**Problem requirements**
Write out the part of the material below that opens with the line containing "order: Accipitriformes" and closes with the final line of the material. Include both of those lines, and reproduce nothing else.

**Provided records**
======

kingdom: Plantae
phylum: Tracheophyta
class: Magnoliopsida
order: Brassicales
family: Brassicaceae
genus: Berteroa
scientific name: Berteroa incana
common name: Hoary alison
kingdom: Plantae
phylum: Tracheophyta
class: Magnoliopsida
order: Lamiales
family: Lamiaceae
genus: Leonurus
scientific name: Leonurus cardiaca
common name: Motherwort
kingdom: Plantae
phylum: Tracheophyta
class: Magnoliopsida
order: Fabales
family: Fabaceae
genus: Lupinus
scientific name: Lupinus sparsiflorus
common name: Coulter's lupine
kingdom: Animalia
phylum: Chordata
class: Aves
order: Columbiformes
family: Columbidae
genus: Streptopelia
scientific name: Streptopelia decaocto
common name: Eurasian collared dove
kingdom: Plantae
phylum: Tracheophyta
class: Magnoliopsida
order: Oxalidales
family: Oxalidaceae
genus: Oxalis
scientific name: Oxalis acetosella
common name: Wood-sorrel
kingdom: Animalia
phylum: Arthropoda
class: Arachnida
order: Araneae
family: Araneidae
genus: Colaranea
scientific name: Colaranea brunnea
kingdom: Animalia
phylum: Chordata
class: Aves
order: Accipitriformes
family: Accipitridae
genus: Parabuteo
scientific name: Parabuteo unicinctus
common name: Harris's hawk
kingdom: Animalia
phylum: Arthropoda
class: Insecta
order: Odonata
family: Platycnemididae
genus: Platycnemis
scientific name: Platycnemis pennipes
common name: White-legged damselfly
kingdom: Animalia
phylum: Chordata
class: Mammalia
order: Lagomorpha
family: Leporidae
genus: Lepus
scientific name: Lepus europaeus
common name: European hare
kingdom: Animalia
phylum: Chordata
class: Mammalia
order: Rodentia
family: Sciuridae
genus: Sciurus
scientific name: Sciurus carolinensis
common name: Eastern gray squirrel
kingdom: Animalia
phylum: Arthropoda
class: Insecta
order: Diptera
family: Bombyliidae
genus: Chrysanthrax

======

**Result**
order: Accipitriformes
family: Accipitridae
genus: Parabuteo
scientific name: Parabuteo unicinctus
common name: Harris's hawk
kingdom: Animalia
phylum: Arthropoda
class: Insecta
order: Odonata
family: Platycnemididae
genus: Platycnemis
scientific name: Platycnemis pennipes
common name: White-legged damselfly
kingdom: Animalia
phylum: Chordata
class: Mammalia
order: Lagomorpha
family: Leporidae
genus: Lepus
scientific name: Lepus europaeus
common name: European hare
kingdom: Animalia
phylum: Chordata
class: Mammalia
order: Rodentia
family: Sciuridae
genus: Sciurus
scientific name: Sciurus carolinensis
common name: Eastern gray squirrel
kingdom: Animalia
phylum: Arthropoda
class: Insecta
order: Diptera
family: Bombyliidae
genus: Chrysanthrax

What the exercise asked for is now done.